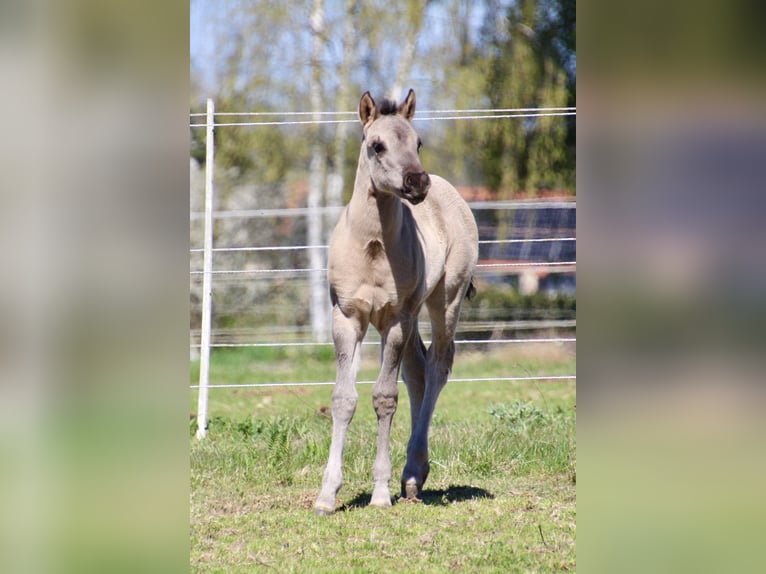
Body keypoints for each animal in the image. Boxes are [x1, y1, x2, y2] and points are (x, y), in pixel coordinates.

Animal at [313, 89, 478, 515]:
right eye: (377, 145)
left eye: (418, 143)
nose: (416, 182)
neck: (372, 246)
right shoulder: (347, 317)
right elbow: (343, 398)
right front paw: (326, 495)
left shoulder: (394, 320)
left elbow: (385, 398)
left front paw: (380, 493)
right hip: (413, 313)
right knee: (418, 372)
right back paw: (414, 478)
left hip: (443, 302)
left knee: (437, 367)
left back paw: (412, 473)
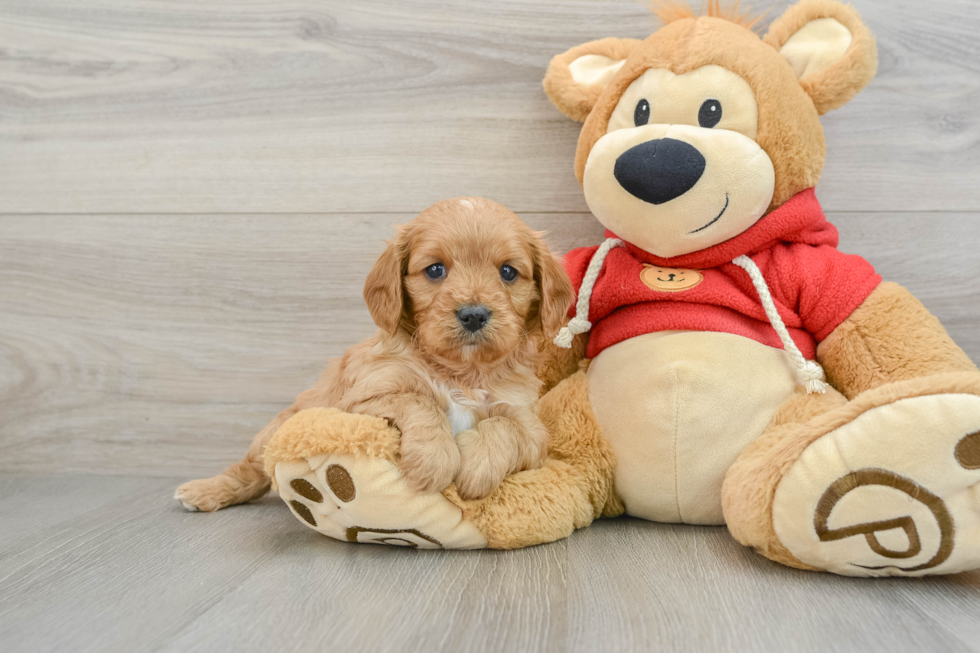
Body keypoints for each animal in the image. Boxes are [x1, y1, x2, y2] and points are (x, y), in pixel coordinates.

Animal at [176, 199, 576, 510]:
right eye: (435, 269)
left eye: (508, 272)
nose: (474, 314)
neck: (461, 371)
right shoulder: (360, 401)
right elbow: (420, 401)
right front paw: (434, 461)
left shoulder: (530, 425)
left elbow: (505, 426)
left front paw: (477, 467)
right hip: (273, 433)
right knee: (248, 471)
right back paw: (203, 491)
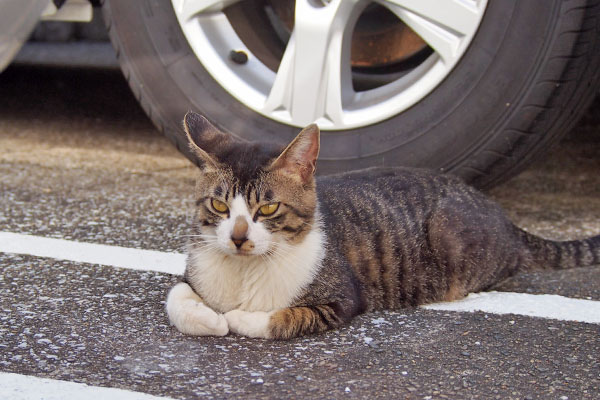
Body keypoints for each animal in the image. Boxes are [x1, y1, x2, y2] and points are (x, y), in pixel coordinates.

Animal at [165, 111, 600, 340]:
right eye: (219, 204)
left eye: (269, 207)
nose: (238, 237)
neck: (244, 272)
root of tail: (505, 219)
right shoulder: (194, 274)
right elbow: (176, 296)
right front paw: (209, 319)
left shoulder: (342, 300)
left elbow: (283, 317)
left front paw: (237, 318)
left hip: (449, 231)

◆ ◆ ◆

--- WHAT THE EXERCISE ASKS ---
Leave the pictures out and output the rest of the data word for word.

--- RESPONSE TO THIS TASK ---
Body keypoints for each animal in the image. Boxes are [x1, y1, x2, y2] and points are (x, y), in pixel coordinates.

Animal at [313, 89, 478, 515]:
right eye: (377, 145)
left eye: (418, 143)
nose: (416, 182)
neck: (372, 246)
right shoulder: (347, 317)
right elbow: (343, 398)
right front paw: (326, 495)
left shoulder: (394, 320)
left elbow: (385, 398)
left front paw: (380, 493)
right hip: (413, 313)
right knee: (418, 372)
right back paw: (414, 478)
left hip: (443, 302)
left knee: (437, 367)
left back paw: (412, 473)
Body keypoints for each animal in the image. Boxes are [x1, y1, x2, y2] and points are (x, y), in pixel coordinates.

Animal at [176, 199, 576, 510]:
right eye: (435, 269)
left eye: (508, 272)
nose: (474, 314)
neck: (461, 371)
right shoulder: (360, 401)
right elbow: (420, 401)
right front paw: (434, 461)
left shoulder: (530, 425)
left elbow: (505, 426)
left front paw: (477, 467)
right hip: (273, 433)
right knee: (248, 471)
right back paw: (203, 491)
Body keypoints for each animal in the image. Boxes are [x1, y1, x2, y2] and points are (x, y), in pixel coordinates.

Animal at [165, 111, 600, 340]:
right eye: (219, 204)
left eye: (269, 207)
nose: (238, 237)
neck: (244, 272)
root of tail: (505, 219)
right shoulder: (194, 274)
right elbow: (176, 296)
right front paw: (209, 319)
left shoulder: (342, 300)
left elbow: (283, 317)
left front paw: (237, 318)
left hip: (449, 231)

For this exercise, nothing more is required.